## About this task
Across the material below, say how many lines contain the string "présenté", and add no other words.

****

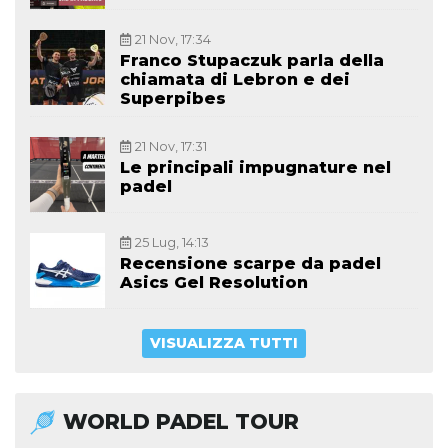
21 Nov, 17:34
Franco Stupaczuk parla della
chiamata di Lebron e dei
Superpibes
21 Nov, 17:31
Le principali impugnature nel
padel
25 Lug, 14:13
Recensione scarpe da padel
Asics Gel Resolution
VISUALIZZA TUTTI
WORLD PADEL TOUR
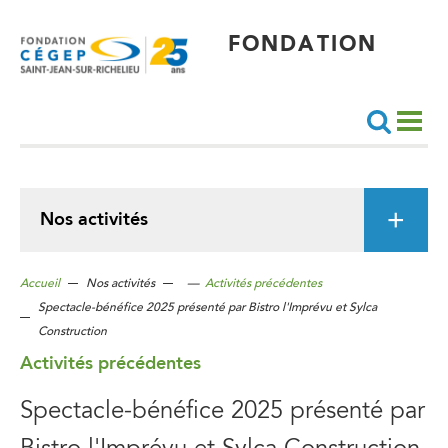
Aller
au
contenu
principal
FONDATION
Recherche
Nos activités
Accueil
Nos activités
—
Activités précédentes
Spectacle-bénéfice 2025 présenté par Bistro l'Imprévu et Sylca
Construction
Activités précédentes
Spectacle-bénéfice 2025 présenté par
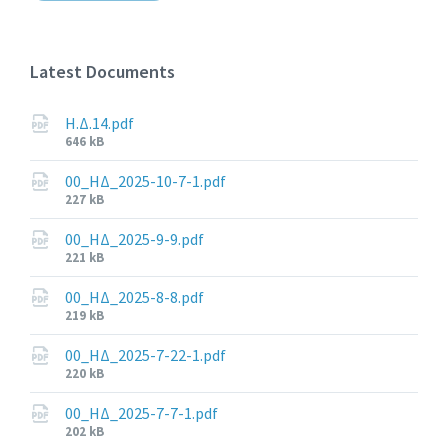
Latest Documents
Η.Δ.14.pdf
File
646 kB
size:
00_ΗΔ_2025-10-7-1.pdf
File
227 kB
size:
00_ΗΔ_2025-9-9.pdf
File
221 kB
size:
00_ΗΔ_2025-8-8.pdf
File
219 kB
size:
00_ΗΔ_2025-7-22-1.pdf
File
220 kB
size:
00_ΗΔ_2025-7-7-1.pdf
File
202 kB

****

## Answer to this problem
2